• [Required action] In the data below, copy out the lines starting at the one containing "1日中長時間つけていても快適な装用をサポート" and ending with the last line of the data, both ends included, without the pictures.

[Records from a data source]
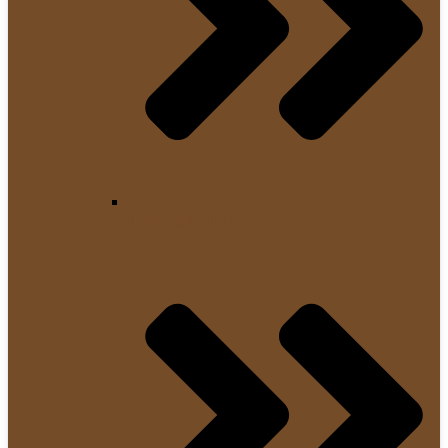
Tamping-Matten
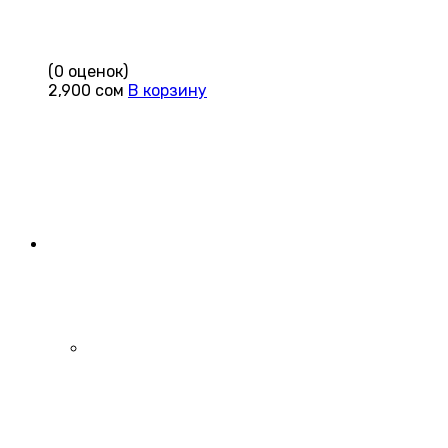
(0 оценок)
2,900
сом
В корзину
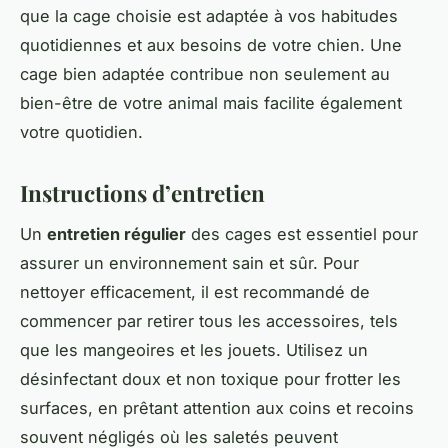
que la cage choisie est adaptée à vos habitudes
quotidiennes et aux besoins de votre chien. Une
cage bien adaptée contribue non seulement au
bien-être de votre animal mais facilite également
votre quotidien.
Instructions d’entretien
Un
entretien régulier
des cages est essentiel pour
assurer un environnement sain et sûr. Pour
nettoyer efficacement, il est recommandé de
commencer par retirer tous les accessoires, tels
que les mangeoires et les jouets. Utilisez un
désinfectant doux et non toxique pour frotter les
surfaces, en prêtant attention aux coins et recoins
souvent négligés où les saletés peuvent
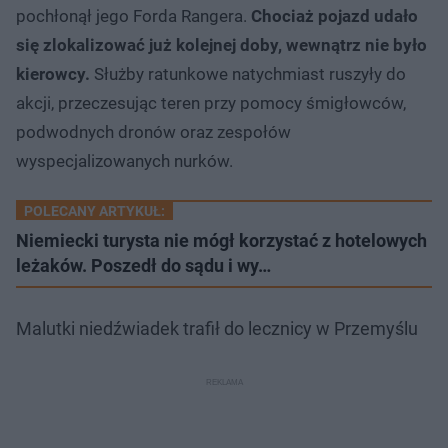
pochłonął jego Forda Rangera.
Chociaż pojazd udało
się zlokalizować już kolejnej doby, wewnątrz nie było
kierowcy.
Służby ratunkowe natychmiast ruszyły do
akcji, przeczesując teren przy pomocy śmigłowców,
podwodnych dronów oraz zespołów
wyspecjalizowanych nurków.
POLECANY ARTYKUŁ:
Niemiecki turysta nie mógł korzystać z hotelowych
leżaków. Poszedł do sądu i wy…
Malutki niedźwiadek trafił do lecznicy w Przemyślu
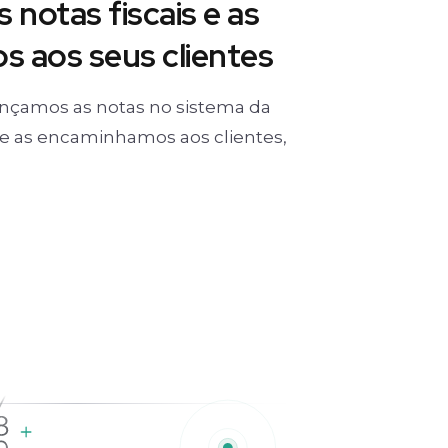
 notas fiscais e as
 aos seus clientes
nçamos as notas no sistema da
) e as encaminhamos aos clientes,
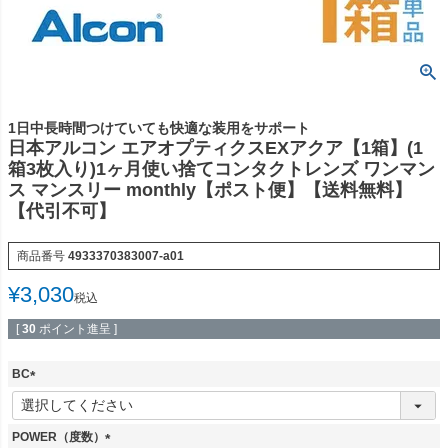
1日中長時間つけていても快適な装用をサポート
日本アルコン エアオプティクスEXアクア【1箱】(1
箱3枚入り)1ヶ月使い捨てコンタクトレンズ ワンマン
ス マンスリー monthly【ポスト便】【送料無料】
【代引不可】
商品番号
4933370383007-a01
¥
3,030
税込
[
30
ポイント進呈 ]
BC
(
必
須
POWER（度数）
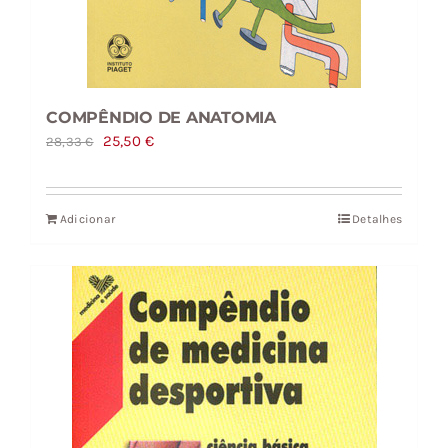
COMPÊNDIO DE ANATOMIA
O
O
25,50
€
28,33
€
preço
preço
original
atual
Adicionar
Detalhes
era:
é:
28,33 €.
25,50 €.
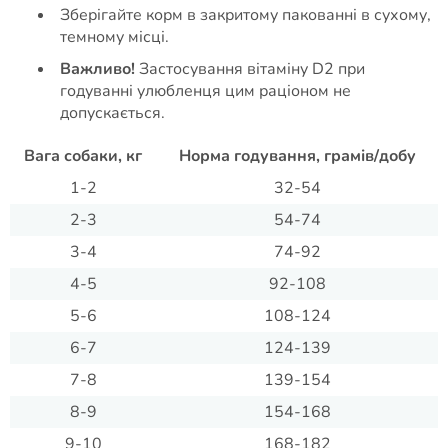
Зберігайте корм в закритому пакованні в сухому,
темному місці.
Важливо!
Застосування вітаміну D2 при
годуванні улюбленця цим раціоном не
допускається.
Вага собаки, кг
Норма годування, грамів/добу
1-2
32-54
2-3
54-74
3-4
74-92
4-5
92-108
5-6
108-124
6-7
124-139
7-8
139-154
8-9
154-168
9-10
168-182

• [Task output]
1日中長時間つけていても快適な装用をサポート
日本アルコン エアオプティクスEXアクア【1箱】(1
箱3枚入り)1ヶ月使い捨てコンタクトレンズ ワンマン
ス マンスリー monthly【ポスト便】【送料無料】
【代引不可】
商品番号
4933370383007-a01
¥
3,030
税込
[
30
ポイント進呈 ]
BC
(
必
須
POWER（度数）
COMPÊNDIO DE ANATOMIA
O
O
25,50
€
28,33
€
preço
preço
original
atual
Adicionar
Detalhes
era:
é:
28,33 €.
25,50 €.
Зберігайте корм в закритому пакованні в сухому,
темному місці.
Важливо!
Застосування вітаміну D2 при
годуванні улюбленця цим раціоном не
допускається.
Вага собаки, кг
Норма годування, грамів/добу
1-2
32-54
2-3
54-74
3-4
74-92
4-5
92-108
5-6
108-124
6-7
124-139
7-8
139-154
8-9
154-168
9-10
168-182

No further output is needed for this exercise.